MacUnit said:
Right, so the surface area of the 970FX (90nm) chips are all the same. Check. And this surface area is smaller than the 970 chips used before (130nm) in the older PMacs. Check.
That leaves ONLY processor speed (clock rate) as the differentiator (for heat generation and therefore cooling system requirements) on the 970FX machines (1.8D, 2.0D, 2.5D). Yeah, I expect the faster chips to produce more heat that the slower chips.
But the dude from Apple said (and this is where I have problem): that it is the higher density PowerPC 970FX chips that make it necessary to use the liquid cooling. Well...if all the new dualies have the 970FX chips (i.e. the density is the same because the chip design is the same -- same masks, etc), then why only liquid cooling for the top end? Speed (i.e. clock rate), not "chip density" (i.e. process shrink to 90nm) is "apparently" the source of the heat problem.
Was the Apple dude just talking jive marketspeak, or was he misquoted or paraphrased incorrectly? (I can't find the original quote from the links above).
Any chipheads with knowledge out there?
---MacUnit
Ok. Here is how it works, as I use to overclock my P3 to ridicous speeds and saw heat increase significantly.
When you increase the clock cycle, you increase the amount of energy flowing through the chip and more and more of the energy escapes as heat. This is some sort of non-linear equation deal.

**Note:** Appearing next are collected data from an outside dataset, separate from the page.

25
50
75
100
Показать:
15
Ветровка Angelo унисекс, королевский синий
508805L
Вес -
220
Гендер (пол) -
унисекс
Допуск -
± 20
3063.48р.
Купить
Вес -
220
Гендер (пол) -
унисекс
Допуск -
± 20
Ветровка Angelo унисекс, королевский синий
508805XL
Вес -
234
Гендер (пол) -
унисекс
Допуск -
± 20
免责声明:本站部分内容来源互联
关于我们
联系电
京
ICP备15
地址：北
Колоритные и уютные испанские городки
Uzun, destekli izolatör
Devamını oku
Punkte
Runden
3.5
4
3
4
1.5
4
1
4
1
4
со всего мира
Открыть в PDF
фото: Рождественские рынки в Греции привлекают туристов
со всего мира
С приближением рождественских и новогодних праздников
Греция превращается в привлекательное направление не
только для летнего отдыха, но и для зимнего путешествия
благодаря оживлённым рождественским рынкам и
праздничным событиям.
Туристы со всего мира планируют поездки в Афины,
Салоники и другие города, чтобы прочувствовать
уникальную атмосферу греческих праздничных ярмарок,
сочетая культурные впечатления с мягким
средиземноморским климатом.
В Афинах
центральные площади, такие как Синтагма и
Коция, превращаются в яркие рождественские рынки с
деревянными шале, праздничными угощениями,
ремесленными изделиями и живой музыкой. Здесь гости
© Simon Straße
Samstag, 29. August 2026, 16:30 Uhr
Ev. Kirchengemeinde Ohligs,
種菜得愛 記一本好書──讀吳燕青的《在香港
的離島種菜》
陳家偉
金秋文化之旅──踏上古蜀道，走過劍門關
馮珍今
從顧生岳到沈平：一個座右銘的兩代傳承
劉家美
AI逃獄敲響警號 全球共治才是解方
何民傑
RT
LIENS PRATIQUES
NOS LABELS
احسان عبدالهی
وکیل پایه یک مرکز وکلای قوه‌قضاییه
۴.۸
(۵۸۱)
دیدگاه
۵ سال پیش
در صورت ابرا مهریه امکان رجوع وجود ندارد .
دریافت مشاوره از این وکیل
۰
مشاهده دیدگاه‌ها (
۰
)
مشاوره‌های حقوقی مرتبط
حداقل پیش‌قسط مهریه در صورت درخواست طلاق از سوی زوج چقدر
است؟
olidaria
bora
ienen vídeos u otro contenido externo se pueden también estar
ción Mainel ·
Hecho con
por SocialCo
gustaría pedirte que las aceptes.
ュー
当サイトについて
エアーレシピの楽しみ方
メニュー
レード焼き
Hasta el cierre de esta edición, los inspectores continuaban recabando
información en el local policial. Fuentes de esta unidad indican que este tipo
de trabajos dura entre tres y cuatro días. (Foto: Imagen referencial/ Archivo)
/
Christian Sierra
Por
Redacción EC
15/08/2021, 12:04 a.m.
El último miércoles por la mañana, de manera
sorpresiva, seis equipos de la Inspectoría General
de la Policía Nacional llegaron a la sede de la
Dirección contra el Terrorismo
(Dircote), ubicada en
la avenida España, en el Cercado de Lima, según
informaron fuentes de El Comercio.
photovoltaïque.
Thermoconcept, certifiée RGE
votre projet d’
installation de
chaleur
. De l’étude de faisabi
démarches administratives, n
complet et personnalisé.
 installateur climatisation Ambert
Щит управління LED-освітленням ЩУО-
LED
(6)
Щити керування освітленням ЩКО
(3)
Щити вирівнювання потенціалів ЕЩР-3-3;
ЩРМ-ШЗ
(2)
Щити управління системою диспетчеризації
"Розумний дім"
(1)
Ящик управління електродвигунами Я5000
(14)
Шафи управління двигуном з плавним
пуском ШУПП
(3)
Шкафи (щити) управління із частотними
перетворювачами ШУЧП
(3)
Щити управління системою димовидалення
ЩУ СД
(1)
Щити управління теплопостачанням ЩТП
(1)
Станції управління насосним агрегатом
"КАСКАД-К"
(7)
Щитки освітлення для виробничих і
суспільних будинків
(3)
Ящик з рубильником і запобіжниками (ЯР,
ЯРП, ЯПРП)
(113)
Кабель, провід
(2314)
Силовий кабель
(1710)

Theoretically, if you ran the processor slow enough, you wouldn't need a heatsync. For example, when I halved my P3 600 down to a 300 I could turn off the processor fans and see temperatures of about 100 degrees F. Compare this to a Pention 2 at 300 and you might of overheated because the P3 design was a lot more efficient than the P2.
Now compare this when I got the 600 to run at 933. To keep it at safe running temperatures I had the side panel door open and a 14-inch industrial fan blowing inside the case. It still ran at about 170 degrees F.
While the 970FX is more efficient than the original 970, it isn't a huge improvement.
Now considering the following. Take 1000 people put them in a 130 by 130 foot room. Then, take the same 1000 people and put them in a 90 by 90 room. Which room is going to be hotter?
So in effect, the chip generates more heat because the high clock speed in a smaller space. The chip has an effective surface area of 8100 nm squared. The original has twice that surface area.
So in reality liquid cooling was going to happen at some point. Apple has the unique ability to start the move into the off-the-shelve computer liquid cooling because they build the computers and set the pace for the mac world. Intel however is at the mercy of what Dell puts in there, and has hindered pentium 4 clock increases. Along with the pentium 4 being a ****ty chip.